Quand on fait des palpations, on ne peut pas respecter les gestes barrière, ce n’est pas possible

Satia, 58 ans est décédé des suites du Covid-19, le 5 avril. « Après 11 jours en réanimation, mon père est guéri mais il est décédé des séquelles du Covid, son poumon a lâché», raconte Astrid sa fille.  « C’était vraiment quelqu’un d’agréable, qui aimait son travail. Sa mort nous a tous choqués et aussi mis un peu en colère », se souvient Anatole. Car les salariés avaient alerté la direction sur les risques. « Ils nous ont dit que les masques n’étaient pas nécessaires. Quand on fait des palpations, on ne peut pas respecter les gestes barrière, ce n’est pas possible », assure t-il. Pour sa fille, la société essaie de se dédouaner. « Ils disent que Samsic a fait le nécessaire pour ne pas qu’il soit contaminé mais mon père contrôlait les personnels navigants, ce sont des personnes qui sont en contact avec des centaines de passagers, il les contrôlait avec seulement une paire de gants », raconte sa fille Astrid.
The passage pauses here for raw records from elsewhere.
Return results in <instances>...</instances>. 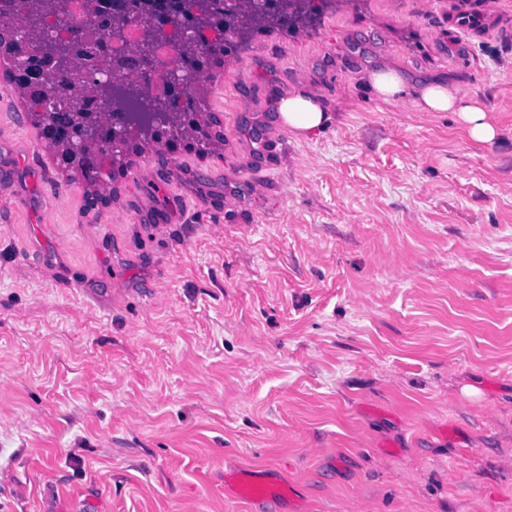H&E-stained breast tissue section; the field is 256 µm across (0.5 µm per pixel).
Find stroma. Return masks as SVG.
I'll return each mask as SVG.
<instances>
[{"instance_id": "obj_1", "label": "stroma", "mask_w": 512, "mask_h": 512, "mask_svg": "<svg viewBox=\"0 0 512 512\" xmlns=\"http://www.w3.org/2000/svg\"><path fill=\"white\" fill-rule=\"evenodd\" d=\"M214 76L223 154L123 156L91 209L0 79V512H512V0H337ZM369 82L377 97L384 102L401 100L411 93L403 76L396 69L385 68L374 71L369 76ZM413 104L421 112H451L469 138L477 143L492 142L497 134L495 120L474 96L461 94L452 84L429 81L414 91ZM282 122L304 138L320 134L331 120L320 104L302 91H293L279 107ZM275 494L273 486L249 474H241L238 478L237 495L253 500L266 499Z\"/></svg>"}]
</instances>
La direction de Samsic n’a pas souhaité s’exprimer sur les conditions de travail des agents, mais son directeur général Beaudoin Delescluse a salué le « boulot extraordinaire qu’ils font en ce moment ». C’est le deuxième décès du Covid dans ce groupe. En mars, Alain, responsable de la sécurité du centre commercial Parinor à Aulnay-sous-Bois est aussi mort du coronavirus.

Droit de retrait multipliés

Selon plusieurs syndicats, de nombreux agents doivent travailler sans masque dans des conditions de travail particulièrement dégradées. «Ils subissent l’agressivité de certains clients,  il y a eu pas mal d’incidents dans le secteur de la grande distribution», a constaté Eric Biro, juriste de la fédération des métiers de la prévention et de la sécurité (FMPS). En trois semaines, il a été sollicité pour une centaine de droits de retrait dans la profession.

Une « croisade » pour trouver les masques et les gants

Dan Bellaiche, président de la sociéte Protectim n’a pas eu de droit de retrait dans son entreprise. Aujourd’hui tous les agents de la société portent masques et gants mais ce n’était pas le cas au début du confinement. « Au démarrage, on a suivi les recommandations gouvernementales et on a communiqué sur les gestes barrière et après on s’est rendu compte que dans des environnements de grande distribution avec du passage et beaucoup de monde, les gestes barrière ne suffiraient pas et on a commencé à chercher du gel, des masques et des gants et cela a été le début de la croisade », raconte t-il. Une quête de matériel rendue très compliquée avec les réquisitions d’Etat. 
« On a mis enormement de temps à trouver des fournisseurs, pour la plupart pas francais. Ça a été très très compliqué, très cher et ça a mis énormément de temps ». Dan Bellaiche assure avoir de quoi tenir jusqu’à fin mai mais prévoit déjà de repasser commande.

Reconnaissance d'un statut

Selon la CGT, les décès se multiplient dans la profession. « C’est eux qui paient le prix fort de la crise, on dépasse les 9 décès dans la prévention sécurité. C’est pas de la chair à canon. Il faut que ces métiers soient reconnus et avec un salaire qui va avec. Aujourd’hui, aucun agent de sécurité dépasse les 1300 euros à temps plein, ce n’est pas possible ! » se désole Amar Lagha, secrétaire fédéral de la branche commerce et services. Il milite pour la reconnaissance d’un vrai statut pour les agents. Un point de vue partagé par le directeur de Protectim. «Nos équipes étaient en première ligne sur les attentats, en première ligne sur les gilets jaunes, on les a vite oublié. Ils n’ont pas de statut alors qu’ils ont des missions essentielles", affirme Dan Bellaiche. 

Primes pour les agents

Pour la CGT et la fédération, les agents doivent bénéficier de la prime de 1000 euros comme les salariés de la grande distribution. Le directeur de Protectim n’est pas très optimiste. « On a des marges extrêmement faibles, on étudie les scenario mais c'est compliqué pour nous. On a une perte de chiffres d'affaires de 45%, j’ai la moitié de mon personnel en chômage technique », nous confie t-il.